Gourmet Body must be the nicest and nastiest ode to oral sex in a high-class setting ever put to song. Verbose silkiness over a lovely combo of female vocalist and smooth piano, with the beat changing two and half minutes into the song into what sounds like a disorted Da Flyy going from lover man to Alpha male. They we get a sample of two Cockney spivs  talking about nothing in particular.

Black Givenchy: Pronounced incorrectly by Hooligan, but the beat has some lush flutes and lounge piano with Hooligan illustrating yet another sexual conquest in an expensive, high-live setting.

Cuisine Shippers stops halfway through to use a sample the film Snatch (2000) and then we’re back to a hypnotic beat and Hooligan’s heavy accented rhyme flow. Again, the track changes up in terms of tone and then it’s back to the two broke Cockney spivs trying to distract a barman from paying for a couple of pints.

Gold Bars sees Hooligan back to the "obilex" of his dreams, of his potential for some crassly entertaining sex rhymes. The beat is fairly original, but the momentum is challenged with a more hardcore, upbeat baseline after only a minute. It’s an improvement, but why the short-attention span and changes in town and narrative so quickly? It’s original, but I’m not sure if it works. The track features, I assume, a Blaxplotation film sample which I didn’t recognise, but it sounded funky and laid-back enough.

Saville Row has a vocal sample from famed tailor Oswald Boteng over a dramatic Spanish female sample into more sex rhymes and an overly dramatic score with help from rapper Westside Gunn.

Alligator Skin is a descriptive boastful track about the nature of violence, stealing material items and cunnilingus that changes after about three minutes with a different beat and a thirty second seillique

Asanthinini has a delicious beat, over boastful rhymes, about sex and the good life and keeping the Beta Males scared and compliant. Hooligan manages to make something outta nothing. It’s a funny, creative cut. Calling himself the “Ray Winestone of Rap” gets him extra kudos.

Smockin’ Mirrors has a nice 80s pop foundation and flute flavour. The lyrics are in keeping with much of the rest of the album, but as Hooligan is an amiable, approachable sorta chap, (on the basis of the album,) you roll with and are entertained by it.

Lewis Hamilton has the nicest and the deepest music, in terms of sonics. It’s on some spacey type shizzle, blasting off into some paralle universe.  Lewis’ voice is sampled towards the end of the song. Maybe it’s a metaphor for riding high or riding into the sunset?

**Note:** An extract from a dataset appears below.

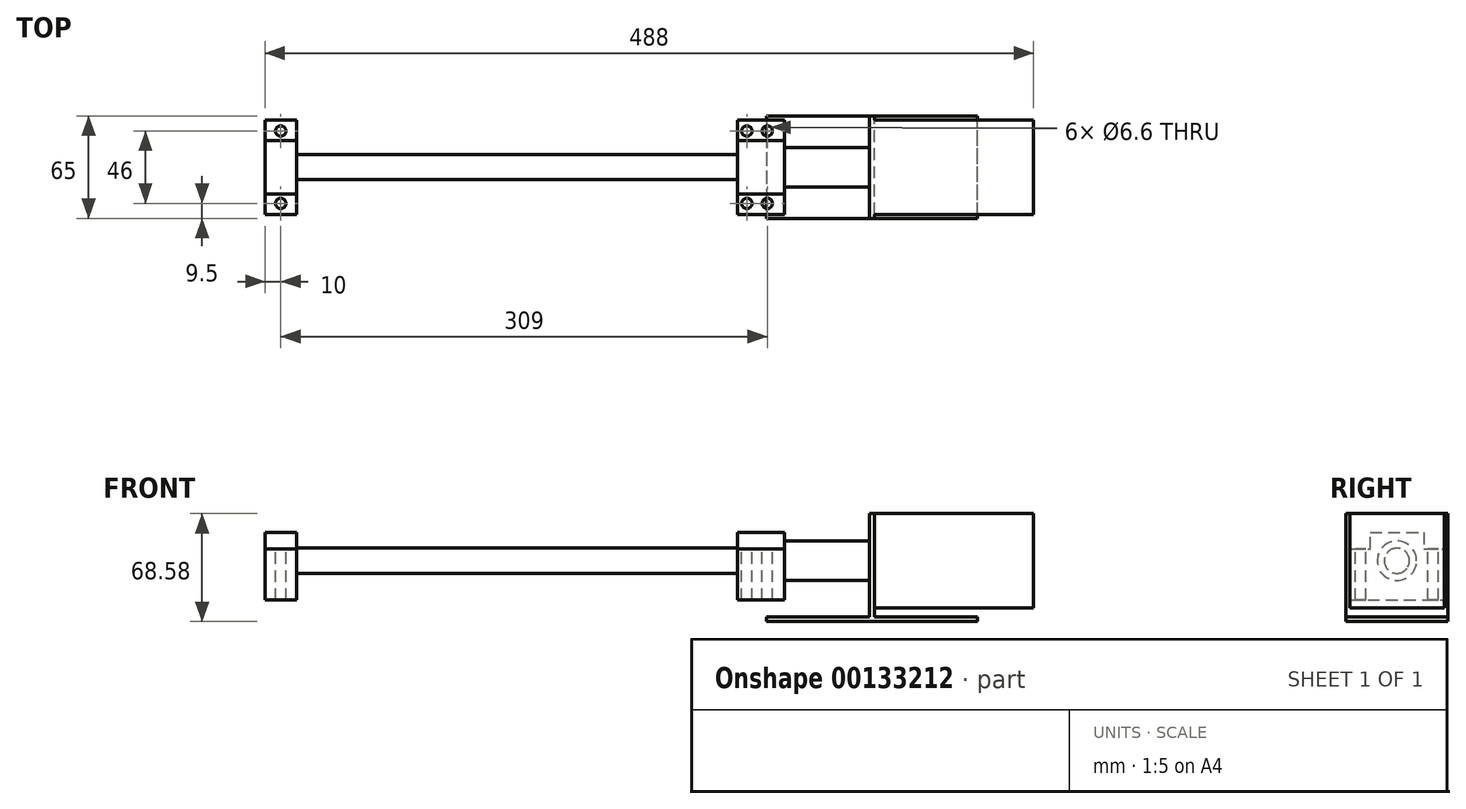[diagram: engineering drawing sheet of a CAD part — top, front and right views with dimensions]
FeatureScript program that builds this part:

Sean Price: An ode to the famed rapper and producer who passed away last year. It’s a fitting ode and tribute to a talent lost far too early. Nice vocal samples morphing into the Impeach the President break for another thirty second book-ending freestyle.

Distress Signals features Hus Kingpin and has a decent beat with a cooing electronic bird-sounding whistle. Nice, sinister rhymes for the head-nodding faternitiy.

My Write Arm brings things back to a lounge lizard, jazzy type of affair. It’s all pianos and plink, plink with some reflective lyrics and a jar to put tips in for requests.

There seems to be a trend of rappers nowadays changing beat half way through a song; Kendrick Lamar is a major utiliser of this trend. Da Flyy Hooligan has enough skill in his locker to navigate each sonic wave with a power and a bragging swagger. It’s a solid album for O.G boom-bappers and newbies alike.